▶ _PROBLEM DETAILS_: Copy the items exactly, starting at the first line and ending with the line that contains "crop: left 20.419%, top".

** start DATASET EXCERPTS **

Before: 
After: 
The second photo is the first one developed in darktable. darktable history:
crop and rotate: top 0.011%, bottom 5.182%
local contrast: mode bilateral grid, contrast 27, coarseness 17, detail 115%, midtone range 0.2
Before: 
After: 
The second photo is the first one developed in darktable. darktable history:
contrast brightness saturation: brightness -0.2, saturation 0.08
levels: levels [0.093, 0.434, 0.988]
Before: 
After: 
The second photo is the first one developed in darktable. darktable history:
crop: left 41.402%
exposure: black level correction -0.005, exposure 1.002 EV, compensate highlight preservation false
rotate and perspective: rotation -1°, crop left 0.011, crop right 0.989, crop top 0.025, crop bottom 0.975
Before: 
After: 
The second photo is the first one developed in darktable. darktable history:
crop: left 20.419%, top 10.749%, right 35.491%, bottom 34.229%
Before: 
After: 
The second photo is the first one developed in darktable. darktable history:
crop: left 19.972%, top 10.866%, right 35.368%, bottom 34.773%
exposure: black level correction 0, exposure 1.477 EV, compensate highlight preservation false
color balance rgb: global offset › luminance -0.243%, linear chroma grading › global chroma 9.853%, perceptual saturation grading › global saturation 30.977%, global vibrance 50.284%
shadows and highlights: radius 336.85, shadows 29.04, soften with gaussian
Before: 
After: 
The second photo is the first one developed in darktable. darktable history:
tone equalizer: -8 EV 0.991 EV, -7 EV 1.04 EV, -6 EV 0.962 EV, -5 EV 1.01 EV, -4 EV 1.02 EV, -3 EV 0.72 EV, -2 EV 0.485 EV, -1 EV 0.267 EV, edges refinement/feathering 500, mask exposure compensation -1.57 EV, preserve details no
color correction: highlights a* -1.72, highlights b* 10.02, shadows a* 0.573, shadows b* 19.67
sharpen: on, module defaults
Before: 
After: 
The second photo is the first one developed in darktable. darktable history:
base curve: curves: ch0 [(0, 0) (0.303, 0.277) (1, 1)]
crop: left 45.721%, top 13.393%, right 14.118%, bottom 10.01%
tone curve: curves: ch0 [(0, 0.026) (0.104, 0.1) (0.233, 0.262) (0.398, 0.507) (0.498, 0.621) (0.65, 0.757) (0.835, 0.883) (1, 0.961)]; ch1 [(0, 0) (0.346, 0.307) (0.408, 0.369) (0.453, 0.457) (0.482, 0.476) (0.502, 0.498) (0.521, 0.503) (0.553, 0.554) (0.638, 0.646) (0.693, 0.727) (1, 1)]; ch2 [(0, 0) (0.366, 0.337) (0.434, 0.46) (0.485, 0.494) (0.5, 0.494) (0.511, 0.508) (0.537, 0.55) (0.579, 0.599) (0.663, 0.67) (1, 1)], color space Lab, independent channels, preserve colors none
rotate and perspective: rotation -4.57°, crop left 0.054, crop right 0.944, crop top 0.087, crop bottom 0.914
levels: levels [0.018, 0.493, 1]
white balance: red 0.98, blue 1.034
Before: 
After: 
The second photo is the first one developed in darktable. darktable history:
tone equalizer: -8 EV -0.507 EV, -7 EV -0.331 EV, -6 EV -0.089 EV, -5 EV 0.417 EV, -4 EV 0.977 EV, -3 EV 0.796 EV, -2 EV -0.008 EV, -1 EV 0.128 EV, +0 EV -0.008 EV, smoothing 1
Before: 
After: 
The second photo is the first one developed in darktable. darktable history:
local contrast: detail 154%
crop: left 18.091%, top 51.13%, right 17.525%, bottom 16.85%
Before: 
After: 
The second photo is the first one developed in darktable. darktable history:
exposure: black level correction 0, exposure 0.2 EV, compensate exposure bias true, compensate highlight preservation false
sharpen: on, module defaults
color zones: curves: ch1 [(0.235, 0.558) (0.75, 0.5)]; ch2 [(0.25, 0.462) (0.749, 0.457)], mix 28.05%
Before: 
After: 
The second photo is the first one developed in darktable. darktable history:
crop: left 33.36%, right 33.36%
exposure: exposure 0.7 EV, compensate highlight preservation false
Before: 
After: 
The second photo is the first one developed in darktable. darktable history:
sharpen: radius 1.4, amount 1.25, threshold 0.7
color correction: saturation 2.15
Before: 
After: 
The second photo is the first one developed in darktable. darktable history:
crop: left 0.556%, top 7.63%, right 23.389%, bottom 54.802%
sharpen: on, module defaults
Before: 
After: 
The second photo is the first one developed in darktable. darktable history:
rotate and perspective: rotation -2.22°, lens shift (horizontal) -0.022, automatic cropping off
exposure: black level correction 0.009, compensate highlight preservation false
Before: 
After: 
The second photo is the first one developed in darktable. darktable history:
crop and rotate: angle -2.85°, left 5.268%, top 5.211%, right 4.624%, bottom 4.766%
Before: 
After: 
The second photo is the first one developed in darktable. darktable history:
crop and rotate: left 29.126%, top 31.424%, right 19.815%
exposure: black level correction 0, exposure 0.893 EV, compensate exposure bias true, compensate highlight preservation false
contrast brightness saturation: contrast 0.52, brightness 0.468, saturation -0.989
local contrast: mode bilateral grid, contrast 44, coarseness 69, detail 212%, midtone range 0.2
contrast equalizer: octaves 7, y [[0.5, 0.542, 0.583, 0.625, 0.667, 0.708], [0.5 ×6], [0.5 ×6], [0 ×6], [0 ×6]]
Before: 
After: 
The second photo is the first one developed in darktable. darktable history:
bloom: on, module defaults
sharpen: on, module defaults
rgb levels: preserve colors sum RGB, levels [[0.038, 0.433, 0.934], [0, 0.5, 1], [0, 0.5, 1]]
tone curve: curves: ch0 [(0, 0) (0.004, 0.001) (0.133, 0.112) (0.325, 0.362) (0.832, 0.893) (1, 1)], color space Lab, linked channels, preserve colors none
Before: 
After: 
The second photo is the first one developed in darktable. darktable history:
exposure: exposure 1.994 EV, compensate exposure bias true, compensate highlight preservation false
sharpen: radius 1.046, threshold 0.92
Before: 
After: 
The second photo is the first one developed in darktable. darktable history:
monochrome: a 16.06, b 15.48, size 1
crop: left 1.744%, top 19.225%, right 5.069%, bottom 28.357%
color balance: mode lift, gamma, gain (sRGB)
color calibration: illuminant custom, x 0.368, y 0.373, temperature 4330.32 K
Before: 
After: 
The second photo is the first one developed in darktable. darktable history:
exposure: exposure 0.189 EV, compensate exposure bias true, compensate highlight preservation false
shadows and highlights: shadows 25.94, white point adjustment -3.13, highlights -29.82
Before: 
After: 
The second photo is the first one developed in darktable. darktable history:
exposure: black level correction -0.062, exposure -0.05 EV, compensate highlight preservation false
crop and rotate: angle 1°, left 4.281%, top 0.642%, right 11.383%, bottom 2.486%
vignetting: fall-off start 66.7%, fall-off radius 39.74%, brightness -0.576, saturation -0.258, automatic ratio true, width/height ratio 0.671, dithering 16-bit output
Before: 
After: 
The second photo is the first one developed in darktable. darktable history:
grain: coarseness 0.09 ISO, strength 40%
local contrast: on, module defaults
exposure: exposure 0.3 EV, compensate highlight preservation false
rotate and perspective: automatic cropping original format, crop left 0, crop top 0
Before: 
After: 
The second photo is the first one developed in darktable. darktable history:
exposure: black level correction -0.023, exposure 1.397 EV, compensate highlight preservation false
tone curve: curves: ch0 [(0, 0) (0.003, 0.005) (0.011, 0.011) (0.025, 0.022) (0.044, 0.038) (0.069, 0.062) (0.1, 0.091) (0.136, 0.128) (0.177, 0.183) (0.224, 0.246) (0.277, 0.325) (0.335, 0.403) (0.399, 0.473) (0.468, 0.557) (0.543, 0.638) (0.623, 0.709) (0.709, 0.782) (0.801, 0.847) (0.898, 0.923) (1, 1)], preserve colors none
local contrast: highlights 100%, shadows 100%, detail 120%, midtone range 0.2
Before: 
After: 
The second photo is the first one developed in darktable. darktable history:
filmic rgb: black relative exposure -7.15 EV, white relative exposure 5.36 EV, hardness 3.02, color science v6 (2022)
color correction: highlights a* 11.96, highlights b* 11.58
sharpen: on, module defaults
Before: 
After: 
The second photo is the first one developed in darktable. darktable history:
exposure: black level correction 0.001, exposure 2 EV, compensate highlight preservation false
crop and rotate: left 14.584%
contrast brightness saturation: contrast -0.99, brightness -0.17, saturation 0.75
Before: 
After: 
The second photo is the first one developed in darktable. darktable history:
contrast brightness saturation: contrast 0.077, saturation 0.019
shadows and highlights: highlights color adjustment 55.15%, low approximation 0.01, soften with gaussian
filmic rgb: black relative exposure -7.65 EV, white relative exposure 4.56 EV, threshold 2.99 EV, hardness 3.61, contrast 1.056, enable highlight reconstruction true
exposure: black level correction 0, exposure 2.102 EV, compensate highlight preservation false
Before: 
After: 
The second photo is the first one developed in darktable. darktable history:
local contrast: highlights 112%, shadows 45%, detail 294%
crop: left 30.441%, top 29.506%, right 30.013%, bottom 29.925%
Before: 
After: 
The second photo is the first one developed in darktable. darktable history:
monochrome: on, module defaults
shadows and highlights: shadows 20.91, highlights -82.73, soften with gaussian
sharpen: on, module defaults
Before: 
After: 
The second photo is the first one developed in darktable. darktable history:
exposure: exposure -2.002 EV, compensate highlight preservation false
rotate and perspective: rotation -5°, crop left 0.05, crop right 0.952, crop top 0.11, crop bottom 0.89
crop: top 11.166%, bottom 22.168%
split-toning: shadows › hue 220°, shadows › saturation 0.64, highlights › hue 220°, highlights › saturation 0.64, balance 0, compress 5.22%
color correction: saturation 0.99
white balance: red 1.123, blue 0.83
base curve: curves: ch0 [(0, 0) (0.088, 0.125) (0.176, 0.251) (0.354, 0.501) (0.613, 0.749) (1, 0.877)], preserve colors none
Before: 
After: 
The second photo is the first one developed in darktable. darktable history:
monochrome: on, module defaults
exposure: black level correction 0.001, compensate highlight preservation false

** end DATASET EXCERPTS **

▶ _SOLUTION_:
Before: 
After: 
The second photo is the first one developed in darktable. darktable history:
crop and rotate: top 0.011%, bottom 5.182%
local contrast: mode bilateral grid, contrast 27, coarseness 17, detail 115%, midtone range 0.2
Before: 
After: 
The second photo is the first one developed in darktable. darktable history:
contrast brightness saturation: brightness -0.2, saturation 0.08
levels: levels [0.093, 0.434, 0.988]
Before: 
After: 
The second photo is the first one developed in darktable. darktable history:
crop: left 41.402%
exposure: black level correction -0.005, exposure 1.002 EV, compensate highlight preservation false
rotate and perspective: rotation -1°, crop left 0.011, crop right 0.989, crop top 0.025, crop bottom 0.975
Before: 
After: 
The second photo is the first one developed in darktable. darktable history:
crop: left 20.419%, top 10.749%, right 35.491%, bottom 34.229%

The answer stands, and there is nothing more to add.